What was the problem?
Frail older people falling at home generally phone 999. The attending ambulance crew can either leave the person at home with limited access to care, or take them to the emergency department (ED).
In 2014, 34% of all London Ambulance Service journeys to the Queen’s Hospital ED in Romford were with patients aged 75 years and over. A significant proportion were due to falls, for which patients generally stay in hospital at least one night.
As a result, ambulances were unable to attend the highest acuity calls, patient flow through ED was reduced and hospital beds were occupied unnecessarily.
What was the solution?
Using winter resilience funding, a learning collaborative of community nurses and paramedics set up a falls specialist response car, staffed by a community treatment team nurse and a paramedic, who both had additional training in treating falls.
The collaborative used plan-do-study-act (PDSA) cycles to test referral routes and acceptance criteria. It engaged stakeholders throughout to develop and evaluate the safety and effectiveness of new care pathways and understand the impact on the wider system.
What were the results?
From April 2017 to March 2018:
- 1,376 patients were attended
- 960 were safely kept at home
- 768 bed days were released (based on 80% of patients staying one night)
- £173,760 was saved (based on £181 per person cost of A&E attendance)
What were the learning points?
- Continuous measurement was essential to developing the service. The data enabled the team to understand what makes a successful referral and to continuously refine and adapt the acceptance criteria.
- Presenting the data so it is relevant to all stakeholders is important for engaging with different priorities.

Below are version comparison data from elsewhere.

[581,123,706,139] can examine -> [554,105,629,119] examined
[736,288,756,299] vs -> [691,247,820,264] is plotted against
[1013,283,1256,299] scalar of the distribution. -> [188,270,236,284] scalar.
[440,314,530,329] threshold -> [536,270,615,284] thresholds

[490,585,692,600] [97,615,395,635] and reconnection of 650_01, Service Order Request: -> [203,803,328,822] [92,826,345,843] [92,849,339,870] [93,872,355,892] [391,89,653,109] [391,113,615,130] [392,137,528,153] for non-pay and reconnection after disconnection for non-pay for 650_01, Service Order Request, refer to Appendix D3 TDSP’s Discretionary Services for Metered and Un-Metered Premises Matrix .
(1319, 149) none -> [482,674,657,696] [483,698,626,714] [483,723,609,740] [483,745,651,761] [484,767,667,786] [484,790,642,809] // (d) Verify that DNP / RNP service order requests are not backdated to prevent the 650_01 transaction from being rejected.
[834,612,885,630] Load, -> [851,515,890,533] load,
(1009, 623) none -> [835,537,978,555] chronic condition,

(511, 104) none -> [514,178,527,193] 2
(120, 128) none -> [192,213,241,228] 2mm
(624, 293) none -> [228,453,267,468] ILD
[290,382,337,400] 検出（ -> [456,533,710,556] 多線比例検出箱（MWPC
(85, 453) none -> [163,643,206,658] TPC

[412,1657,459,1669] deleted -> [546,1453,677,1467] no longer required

- Cementing the relationship with the ambulance control room was key to keeping referral numbers up.
- Initially the team held weekly PDSA teleconferences to maintain momentum and enthusiasm and build relationships between organisations, which are now having an effect beyond the project. For example, the paramedics who worked on the project are more confident and can consider alternative care pathways when returning to their previous roles.
- Patient feedback has been overwhelmingly positive, reflecting the project's value to patients who often expect to be taken to hospital
The team continues to work on sustaining referrals, aiming for an average of 20 patients a week kept at home. It is engaging with other boroughs running similar schemes to spread the model further across LAS.
Team members are using the quality improvement methodology for other work, and it has contributed to career progression: one is now a Darzi Fellow; another has been promoted to a leadership role within the team.